List every section header that appears in the sample lock file in the lock file discussion.

READING TEXT –
Content starts
Yes, it’s technically redundant, but is very useful when upgrading and removing packages in a lock file. The idea is the locker can use it to find whether a package entry becomes dangling; say if b only has a in its required-by, and a got removed, then I can safely remove the entry b and look for b in other entries’ required-by. Without the field, the locker will need to reconstruct the entire tree top-down, which is relatively expensive for Python packaging than other languages.

Brett’s our de-facto arbiter for naming issues :stuck_out_tongue:

I may be missing something, but it seems this is achievable with the current url and needs fields, right? It’s definitely an interesting idea we didn’t think of.

3 Likes

I gree that there’s a bit of a weird asymetry between needs and required-by. needed-by is more intuitively the other side of a needs relationship.

1 Like

For background, perhaps it would be useful to mention that since lock files describe “the environment”, you cannot meaningfully combine different lock files (e.g. of different projects) together. If you need that, fall back to (unpinned) dependencies (and perhaps build a new lock file out of that).
So:

  • While lock files can be useful for library developers (e.g. for test setups or doc builds), they’re useless for users of the library.
  • Applications can (and should) use lock files for deployment. However, providing “traditional” (unpinned) dependencies is useful as well – both for building lock files and to enable installing into other environments (with the understanding that those environments need their own integration testing).
4 Likes

I think that needs and required-by need to have the same verb. Either needs and needed-by, or (my preference) requires and required-by. I prefer requires over needs because its how the python community at large already refers to requirements. They are “requirements” and typically listed in either: requirements.txt, install_requires / extras_requires (in setup.py). I think that changing the nomenclature to needs is rather pointless at best, and at worst it could introduce confusion to new python programmers when they are trying to figure out how this relates to requirements.txt and install_requires in existing projects.

After reading this pep, I am also not sure how it handles the situation where one package is both a top level dependency, and also a dependency for another top level dependency. For example, imagine a project that uses flask and jinja2 directly. flask also has a top level dependency on jinja2. So, if I understand the pep correctly, we’d end up with a file that contained these sections (omitting non relevant sections to my question):

[metadata]
needs = ["flask", "jinja2"]

[[package.flask]]
needs = ["jinja2>=3.0", ...]

[[package.jinja2]]
required-by = ["flask"]

I can’t see why this would be a problem, but in light of Tzu-ping Chung’s comment:

I think it would be beneficial to explicitly state the hierarchy of dependencies appearing as both top level and sub dependencies. Otherwise an overeager implementation of this particular feature by any lockers could potentially result in them losing some top level dependencies in rare situations.

One last thing is I don’t understand why this should support having multiple different package.<name>.code tables for a single package, like the example does for mousebender. In such a situation, how does an installer pick which code to use? The pep seems to implicitly state that it prefers wheel types over any others when it states that installers may choose to refuse to install all types other than wheel, but at the same time the pep doesn’t actually say that wheel type code is preferred if multiple are found for the same package.
Content ends
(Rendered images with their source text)
Content starts
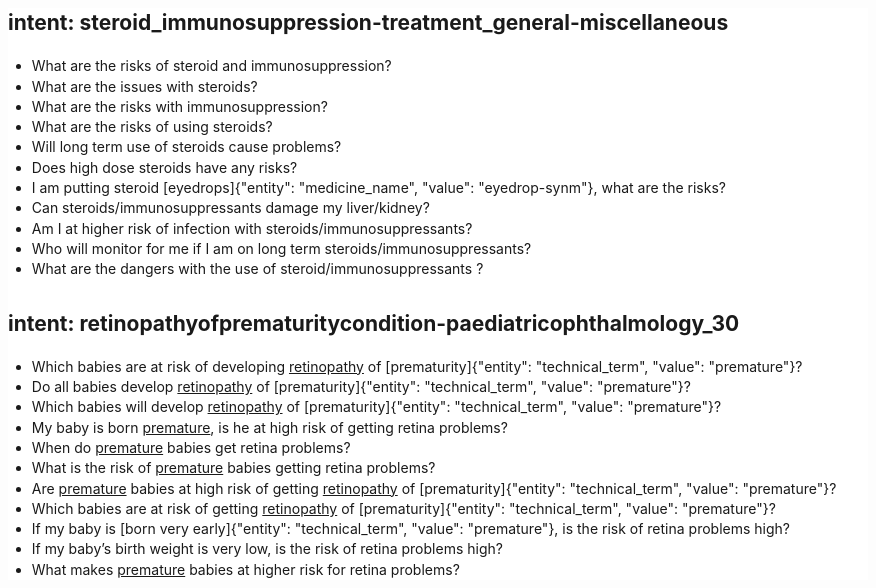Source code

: ## intent: steroid_immunosuppression-treatment_general-miscellaneous
- What are the risks of steroid and immunosuppression?
- What are the issues with steroids?
- What are the risks with immunosuppression?
- What are the risks of using steroids?
- Will long term use of steroids cause problems?
- Does high dose steroids have any risks?
- I am putting steroid [eyedrops]{"entity": "medicine_name", "value": "eyedrop-synm"}, what are the risks?
- Can steroids/immunosuppressants damage my liver/kidney?
- Am I at higher risk of infection with steroids/immunosuppressants?
- Who will monitor for me if I am on long term steroids/immunosuppressants?
- What are the dangers with the use of steroid/immunosuppressants ?

## intent: retinopathyofprematuritycondition-paediatricophthalmology_30
- Which babies are at risk of developing [retinopathy](disease_type) of [prematurity]{"entity": "technical_term", "value": "premature"}?
- Do all babies develop [retinopathy](disease_type) of [prematurity]{"entity": "technical_term", "value": "premature"}?
- Which babies will develop [retinopathy](disease_type) of [prematurity]{"entity": "technical_term", "value": "premature"}?
- My baby is born [premature](technical_term), is he at high risk of getting retina problems?
- When do [premature](technical_term) babies get retina problems?
- What is the risk of [premature](technical_term) babies getting retina problems?
- Are [premature](technical_term) babies at high risk of getting [retinopathy](disease_type) of [prematurity]{"entity": "technical_term", "value": "premature"}?
- Which babies are at risk of getting [retinopathy](disease_type) of [prematurity]{"entity": "technical_term", "value": "premature"}?
- If my baby is [born very early]{"entity": "technical_term", "value": "premature"}, is the risk of retina problems high?
- If my baby’s birth weight is very low, is the risk of retina problems high?
- What makes [premature](technical_term) babies at higher risk for retina problems?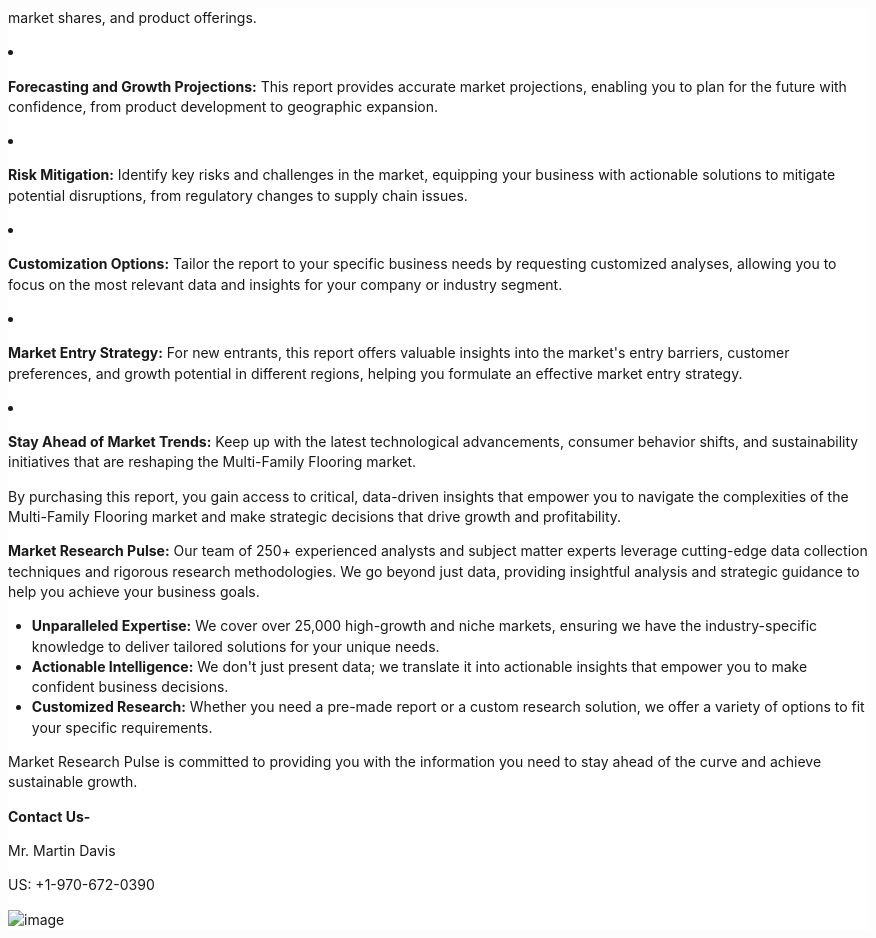 market shares, and product offerings.</p></li><li><p><strong>Forecasting and Growth Projections:</strong> This report provides accurate market projections, enabling you to plan for the future with confidence, from product development to geographic expansion.</p></li><li><p><strong>Risk Mitigation:</strong> Identify key risks and challenges in the market, equipping your business with actionable solutions to mitigate potential disruptions, from regulatory changes to supply chain issues.</p></li><li><p><strong>Customization Options:</strong> Tailor the report to your specific business needs by requesting customized analyses, allowing you to focus on the most relevant data and insights for your company or industry segment.</p></li><li><p><strong>Market Entry Strategy:</strong> For new entrants, this report offers valuable insights into the market's entry barriers, customer preferences, and growth potential in different regions, helping you formulate an effective market entry strategy.</p></li><li><p><strong>Stay Ahead of Market Trends:</strong> Keep up with the latest technological advancements, consumer behavior shifts, and sustainability initiatives that are reshaping the Multi-Family Flooring market.</p></li></ol><p>By purchasing this report, you gain access to critical, data-driven insights that empower you to navigate the complexities of the Multi-Family Flooring market and make strategic decisions that drive growth and profitability.</p><p><strong>Market Research Pulse:</strong>&nbsp;Our team of 250+ experienced analysts and subject matter experts leverage cutting-edge data collection techniques and rigorous research methodologies. We go beyond just data, providing insightful analysis and strategic guidance to help you achieve your business goals.</p><ul><li><strong>Unparalleled Expertise:</strong>&nbsp;We cover over 25,000 high-growth and niche markets, ensuring we have the industry-specific knowledge to deliver tailored solutions for your unique needs.</li><li><strong>Actionable Intelligence:</strong>&nbsp;We don't just present data; we translate it into actionable insights that empower you to make confident business decisions.</li><li><strong>Customized Research:</strong>&nbsp;Whether you need a pre-made report or a custom research solution, we offer a variety of options to fit your specific requirements.</li></ul><p>Market Research Pulse is committed to providing you with the information you need to stay ahead of the curve and achieve sustainable growth.</p><p><strong>Contact Us-</strong></p><p>Mr. Martin Davis</p><p>US: +1-970-672-0390</p>
![image](https://github.com/user-attachments/assets/f3dab58f-4f8b-47c1-bd4e-ddd14caccb71)
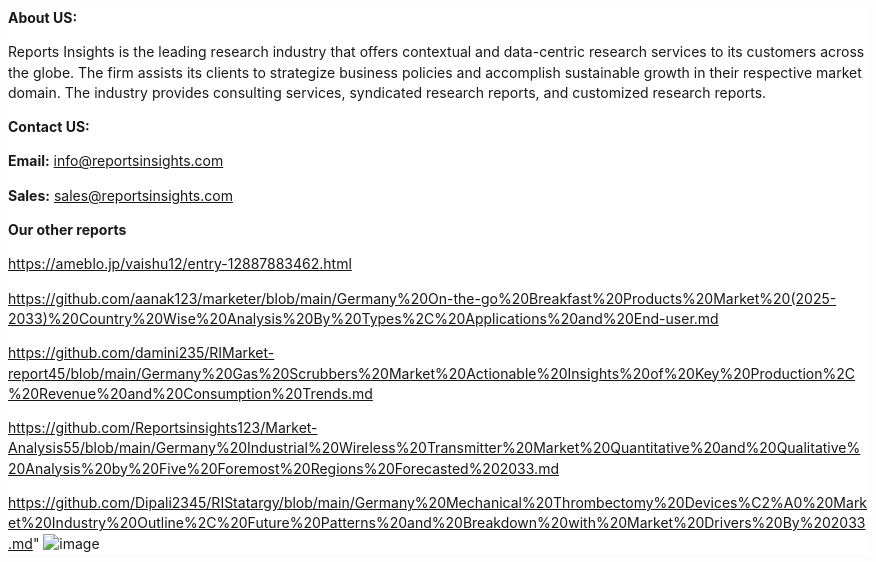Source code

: <strong><strong>About US</strong>:</strong>

Reports Insights is the leading research industry that offers contextual and data-centric research services to its customers across the globe. The firm assists its clients to strategize business policies and accomplish sustainable growth in their respective market domain. The industry provides consulting services, syndicated research reports, and customized research reports.

<strong>Contact US:</strong>

<p class=""""><b>Email:</b> <a href=mailto:info@reportsinsights.com>info@reportsinsights.com</a></p>
<p class=""""><b>Sales:</b> <a href=mailto:sales@reportsinsights.com>sales@reportsinsights.com</a></p>

<strong>Our other reports</strong>

<a href=https://ameblo.jp/vaishu12/entry-12887883462.html>https://ameblo.jp/vaishu12/entry-12887883462.html</a>

<a href=https://github.com/aanak123/marketer/blob/main/Germany%20On-the-go%20Breakfast%20Products%20Market%20(2025-2033)%20Country%20Wise%20Analysis%20By%20Types%2C%20Applications%20and%20End-user.md>https://github.com/aanak123/marketer/blob/main/Germany%20On-the-go%20Breakfast%20Products%20Market%20(2025-2033)%20Country%20Wise%20Analysis%20By%20Types%2C%20Applications%20and%20End-user.md</a>

<a href=https://github.com/damini235/RIMarket-report45/blob/main/Germany%20Gas%20Scrubbers%20Market%20Actionable%20Insights%20of%20Key%20Production%2C%20Revenue%20and%20Consumption%20Trends.md>https://github.com/damini235/RIMarket-report45/blob/main/Germany%20Gas%20Scrubbers%20Market%20Actionable%20Insights%20of%20Key%20Production%2C%20Revenue%20and%20Consumption%20Trends.md</a>

<a href=https://github.com/Reportsinsights123/Market-Analysis55/blob/main/Germany%20Industrial%20Wireless%20Transmitter%20Market%20Quantitative%20and%20Qualitative%20Analysis%20by%20Five%20Foremost%20Regions%20Forecasted%202033.md>https://github.com/Reportsinsights123/Market-Analysis55/blob/main/Germany%20Industrial%20Wireless%20Transmitter%20Market%20Quantitative%20and%20Qualitative%20Analysis%20by%20Five%20Foremost%20Regions%20Forecasted%202033.md</a>

<a href=https://github.com/Dipali2345/RIStatargy/blob/main/Germany%20Mechanical%20Thrombectomy%20Devices%C2%A0%20Market%20Industry%20Outline%2C%20Future%20Patterns%20and%20Breakdown%20with%20Market%20Drivers%20By%202033.md>https://github.com/Dipali2345/RIStatargy/blob/main/Germany%20Mechanical%20Thrombectomy%20Devices%C2%A0%20Market%20Industry%20Outline%2C%20Future%20Patterns%20and%20Breakdown%20with%20Market%20Drivers%20By%202033.md</a>"
![image](https://github.com/user-attachments/assets/be9f340a-268d-42ad-b987-e1cae2b1f7b6)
Content ends
WRITTEN SOLUTION –
[metadata]
[[package.flask]]
[[package.jinja2]]